La CHC avait déjà engagé une deuxième composante du dispositif. En février 2026, elle a attribué au groupement Egis Cameroun–CPM Hospitality–Egis Bâtiment International une mission d’assistance au maître d’ouvrage pour 787,69 millions de FCFA TTC. Le marché est divisé en deux parties. Une tranche ferme de 122,49 millions doit être exécutée sur trois mois, tandis qu’une tranche conditionnelle de 665,20 millions couvre une période de 48 mois. Cette mission porte davantage sur le pilotage administratif et stratégique du projet : programmation, préparation des consultations, coordination des validations, suivi contractuel et accompagnement de la CHC dans les opérations de réception.

La coexistence de cet assistant et du futur maître d’œuvre traduit donc une organisation à plusieurs niveaux. Le premier accompagne le propriétaire dans la gouvernance du projet ; le second intervient sur sa conception et sa réalisation technique. La bonne articulation entre les deux sera essentielle pour éviter une multiplication des intervenants sans gain réel d’efficacité.

Une dette potentielle de 25 milliards FCFA en toile de fond

Le montage financier constitue la troisième pièce du dispositif. En avril 2026, la CHC a confié au consortium Attijari Securities Central Africa–AFG Capital–Financia Capital la mission de structurer et mobiliser les ressources nécessaires au financement de la rénovation. La rémunération est fixée à 1 % TTC des financements effectivement mobilisés. Le montant indicatif de 250 millions de FCFA communiqué par la CHC correspond mathématiquement à une levée de 25 milliards de FCFA.

Il faut toutefois éviter de considérer ces 25 milliards comme une dette déjà sécurisée. À ce stade, ils constituent plutôt une cible implicite déduite de la commission maximale annoncée. Le montant effectivement mobilisé dépendra des conditions obtenues sur le marché et du bouclage financier de l’opération. Cette nuance est importante pour apprécier la portée économique du projet. Le financement devra notamment intégrer le coût de la dette, sa maturité, les garanties éventuelles ainsi que les conditions fiscales et juridiques du montage.

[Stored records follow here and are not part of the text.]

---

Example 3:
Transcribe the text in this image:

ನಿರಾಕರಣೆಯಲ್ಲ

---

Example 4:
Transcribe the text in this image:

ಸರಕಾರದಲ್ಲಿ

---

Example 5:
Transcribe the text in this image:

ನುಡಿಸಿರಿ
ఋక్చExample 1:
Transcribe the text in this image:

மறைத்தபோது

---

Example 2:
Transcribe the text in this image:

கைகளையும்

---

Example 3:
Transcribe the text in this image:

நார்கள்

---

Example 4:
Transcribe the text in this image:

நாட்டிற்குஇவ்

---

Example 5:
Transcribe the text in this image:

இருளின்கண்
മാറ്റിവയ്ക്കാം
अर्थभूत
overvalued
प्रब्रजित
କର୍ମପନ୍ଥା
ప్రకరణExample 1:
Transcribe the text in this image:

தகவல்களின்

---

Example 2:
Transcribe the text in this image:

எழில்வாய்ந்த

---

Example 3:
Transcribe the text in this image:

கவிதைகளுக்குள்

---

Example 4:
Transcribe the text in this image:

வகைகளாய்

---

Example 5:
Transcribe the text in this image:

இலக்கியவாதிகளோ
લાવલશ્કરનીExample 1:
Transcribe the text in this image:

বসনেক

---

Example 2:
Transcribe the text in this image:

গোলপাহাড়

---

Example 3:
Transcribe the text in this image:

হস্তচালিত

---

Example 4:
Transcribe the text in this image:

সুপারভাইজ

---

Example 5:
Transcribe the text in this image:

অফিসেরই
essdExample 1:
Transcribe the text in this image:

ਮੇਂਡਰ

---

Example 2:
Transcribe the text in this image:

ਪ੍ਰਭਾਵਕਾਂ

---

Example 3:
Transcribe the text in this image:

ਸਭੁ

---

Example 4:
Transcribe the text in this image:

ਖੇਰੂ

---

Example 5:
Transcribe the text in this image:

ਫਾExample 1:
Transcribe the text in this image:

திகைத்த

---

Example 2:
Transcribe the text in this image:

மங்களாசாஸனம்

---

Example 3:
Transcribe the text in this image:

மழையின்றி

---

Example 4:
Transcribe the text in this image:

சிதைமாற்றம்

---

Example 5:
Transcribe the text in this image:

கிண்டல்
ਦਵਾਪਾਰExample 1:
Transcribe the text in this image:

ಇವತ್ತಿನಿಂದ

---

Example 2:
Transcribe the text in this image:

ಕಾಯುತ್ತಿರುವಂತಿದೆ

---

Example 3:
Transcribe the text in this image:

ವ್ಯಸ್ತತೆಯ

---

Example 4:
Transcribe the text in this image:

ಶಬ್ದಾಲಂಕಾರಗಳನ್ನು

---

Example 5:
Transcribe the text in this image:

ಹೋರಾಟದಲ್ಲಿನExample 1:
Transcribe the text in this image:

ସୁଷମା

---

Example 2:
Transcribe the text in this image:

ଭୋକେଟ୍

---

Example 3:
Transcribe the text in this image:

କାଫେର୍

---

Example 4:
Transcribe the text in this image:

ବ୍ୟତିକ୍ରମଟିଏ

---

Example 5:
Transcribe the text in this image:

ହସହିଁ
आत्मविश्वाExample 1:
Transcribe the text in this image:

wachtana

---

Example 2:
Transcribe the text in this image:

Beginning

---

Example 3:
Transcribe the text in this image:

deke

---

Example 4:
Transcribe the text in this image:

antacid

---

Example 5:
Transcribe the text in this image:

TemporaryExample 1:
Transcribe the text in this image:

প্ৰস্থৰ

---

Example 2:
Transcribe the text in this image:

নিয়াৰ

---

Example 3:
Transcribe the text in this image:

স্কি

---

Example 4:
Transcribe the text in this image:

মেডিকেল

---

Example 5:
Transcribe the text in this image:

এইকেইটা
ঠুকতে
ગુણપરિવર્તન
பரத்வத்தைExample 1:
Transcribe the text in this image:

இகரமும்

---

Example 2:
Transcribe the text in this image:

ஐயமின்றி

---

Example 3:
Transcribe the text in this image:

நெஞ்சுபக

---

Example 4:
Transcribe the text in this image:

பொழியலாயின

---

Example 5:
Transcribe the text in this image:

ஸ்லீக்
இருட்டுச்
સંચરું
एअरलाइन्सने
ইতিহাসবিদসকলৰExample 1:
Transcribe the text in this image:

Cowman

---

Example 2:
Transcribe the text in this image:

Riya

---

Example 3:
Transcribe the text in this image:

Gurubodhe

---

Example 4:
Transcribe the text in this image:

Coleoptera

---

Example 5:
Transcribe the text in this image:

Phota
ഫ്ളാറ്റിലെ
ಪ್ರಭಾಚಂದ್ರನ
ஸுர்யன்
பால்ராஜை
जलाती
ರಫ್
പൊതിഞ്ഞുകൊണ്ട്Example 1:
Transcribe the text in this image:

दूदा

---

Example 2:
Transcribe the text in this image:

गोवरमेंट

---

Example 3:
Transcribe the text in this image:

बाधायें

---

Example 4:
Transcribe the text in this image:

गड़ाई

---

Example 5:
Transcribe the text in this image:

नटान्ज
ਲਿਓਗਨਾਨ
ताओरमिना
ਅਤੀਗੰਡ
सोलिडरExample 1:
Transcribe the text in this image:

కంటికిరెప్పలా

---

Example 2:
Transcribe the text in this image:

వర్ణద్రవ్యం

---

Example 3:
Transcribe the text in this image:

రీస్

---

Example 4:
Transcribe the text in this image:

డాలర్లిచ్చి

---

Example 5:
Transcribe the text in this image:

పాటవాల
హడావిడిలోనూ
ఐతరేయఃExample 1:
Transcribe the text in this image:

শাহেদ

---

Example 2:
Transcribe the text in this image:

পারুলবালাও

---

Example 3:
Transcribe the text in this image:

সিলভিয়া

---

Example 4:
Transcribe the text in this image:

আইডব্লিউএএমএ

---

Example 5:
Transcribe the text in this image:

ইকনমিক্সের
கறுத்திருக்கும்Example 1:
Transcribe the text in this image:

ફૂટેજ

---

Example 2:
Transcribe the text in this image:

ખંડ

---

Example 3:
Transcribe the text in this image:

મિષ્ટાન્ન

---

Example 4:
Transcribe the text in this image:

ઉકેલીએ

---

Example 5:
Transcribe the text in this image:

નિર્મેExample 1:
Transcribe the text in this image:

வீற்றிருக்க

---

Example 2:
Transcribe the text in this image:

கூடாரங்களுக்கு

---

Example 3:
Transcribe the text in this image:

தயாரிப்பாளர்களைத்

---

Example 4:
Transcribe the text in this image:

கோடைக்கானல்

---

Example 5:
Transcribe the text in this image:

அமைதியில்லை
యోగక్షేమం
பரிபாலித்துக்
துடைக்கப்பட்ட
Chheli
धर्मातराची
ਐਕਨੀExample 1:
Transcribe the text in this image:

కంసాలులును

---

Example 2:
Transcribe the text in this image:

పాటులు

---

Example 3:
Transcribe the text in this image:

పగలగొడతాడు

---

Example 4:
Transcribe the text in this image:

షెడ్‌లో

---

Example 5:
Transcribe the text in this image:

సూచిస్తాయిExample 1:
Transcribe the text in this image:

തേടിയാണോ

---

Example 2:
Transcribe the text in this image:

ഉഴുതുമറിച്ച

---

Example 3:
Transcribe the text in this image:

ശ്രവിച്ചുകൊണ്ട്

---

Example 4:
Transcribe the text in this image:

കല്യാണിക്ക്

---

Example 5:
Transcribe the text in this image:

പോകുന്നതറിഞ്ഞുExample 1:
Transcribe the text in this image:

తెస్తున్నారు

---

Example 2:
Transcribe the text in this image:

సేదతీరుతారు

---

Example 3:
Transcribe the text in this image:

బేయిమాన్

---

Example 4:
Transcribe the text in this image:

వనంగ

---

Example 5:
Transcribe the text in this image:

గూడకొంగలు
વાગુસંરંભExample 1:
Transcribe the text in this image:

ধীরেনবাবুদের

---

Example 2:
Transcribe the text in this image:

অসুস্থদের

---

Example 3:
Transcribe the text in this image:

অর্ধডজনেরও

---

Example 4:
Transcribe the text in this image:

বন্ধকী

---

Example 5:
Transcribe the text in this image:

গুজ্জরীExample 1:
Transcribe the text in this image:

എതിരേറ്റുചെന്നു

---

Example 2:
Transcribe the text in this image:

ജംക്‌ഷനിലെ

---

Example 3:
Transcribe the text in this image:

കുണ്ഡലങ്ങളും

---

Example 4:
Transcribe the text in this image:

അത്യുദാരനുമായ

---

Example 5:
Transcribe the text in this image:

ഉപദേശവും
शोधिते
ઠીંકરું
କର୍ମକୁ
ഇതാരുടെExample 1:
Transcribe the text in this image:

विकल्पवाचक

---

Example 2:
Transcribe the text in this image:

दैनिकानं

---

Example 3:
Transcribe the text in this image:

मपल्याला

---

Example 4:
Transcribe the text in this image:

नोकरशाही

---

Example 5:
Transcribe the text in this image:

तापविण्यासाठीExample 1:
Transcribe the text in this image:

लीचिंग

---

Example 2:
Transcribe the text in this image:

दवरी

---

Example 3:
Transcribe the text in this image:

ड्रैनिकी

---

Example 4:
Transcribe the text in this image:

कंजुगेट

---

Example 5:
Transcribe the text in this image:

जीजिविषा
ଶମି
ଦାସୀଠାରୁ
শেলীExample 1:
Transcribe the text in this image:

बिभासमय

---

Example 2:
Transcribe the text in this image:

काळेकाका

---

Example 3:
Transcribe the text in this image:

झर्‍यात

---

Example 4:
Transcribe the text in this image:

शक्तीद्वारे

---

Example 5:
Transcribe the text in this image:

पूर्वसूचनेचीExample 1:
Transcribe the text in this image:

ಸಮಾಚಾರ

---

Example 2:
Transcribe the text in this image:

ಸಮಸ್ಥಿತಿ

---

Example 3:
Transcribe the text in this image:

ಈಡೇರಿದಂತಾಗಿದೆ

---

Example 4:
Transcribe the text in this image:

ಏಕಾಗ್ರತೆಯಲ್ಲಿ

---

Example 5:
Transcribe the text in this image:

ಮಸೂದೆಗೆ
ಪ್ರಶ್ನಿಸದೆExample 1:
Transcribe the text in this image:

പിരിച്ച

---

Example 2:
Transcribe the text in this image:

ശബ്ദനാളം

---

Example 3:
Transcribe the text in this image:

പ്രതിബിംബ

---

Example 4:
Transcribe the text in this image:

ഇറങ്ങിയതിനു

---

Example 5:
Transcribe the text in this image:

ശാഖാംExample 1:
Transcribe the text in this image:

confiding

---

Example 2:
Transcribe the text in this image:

Jusqu’à 20,5 % d’une enveloppe de 25 milliards, mais pas encore le coût du projet

En additionnant les trois postes, la CHC pourrait donc consacrer jusqu’à 5,13 milliards de FCFA aux prestations périphériques directement liées à la rénovation. Rapportée à l’hypothèse d’un financement de 25 milliards, cette somme représente environ 20,5 %. Cette comparaison donne un ordre de grandeur, mais elle ne doit pas être interprétée comme une estimation du poids définitif des études dans le coût total de la rénovation. D’une part, les 4,096 milliards de maîtrise d’œuvre correspondent encore à une estimation avant attribution. D’autre part, la tranche conditionnelle de l’assistance pourrait ne pas être intégralement activée et la rémunération des arrangeurs dépendra des fonds réellement levés.

Un investissement stratégique pour le tourisme d’affaires

Au-delà de la rénovation d’un établissement emblématique, l’opération intervient dans un marché hôtelier où la qualité des infrastructures constitue un facteur de compétitivité pour Yaoundé. Le Hilton accueille une clientèle d’affaires, des délégations officielles et des événements internationaux. Sa modernisation peut donc avoir des retombées dépassant les seuls revenus de l’établissement. Pour l’État, principal actionnaire de la CHC avec 95,6 % du capital, l’enjeu est également patrimonial. L’objectif consiste à accroître la valeur et l’attractivité d’un actif public tout en améliorant sa capacité à générer des revenus. Mais cette ambition dépendra du coût final de l’investissement et du modèle économique retenu pour rembourser la dette. Tant que le montant des travaux, le taux d’emprunt, la maturité et les garanties ne sont pas connus, il reste difficile d’évaluer la rentabilité financière réelle de l’opération.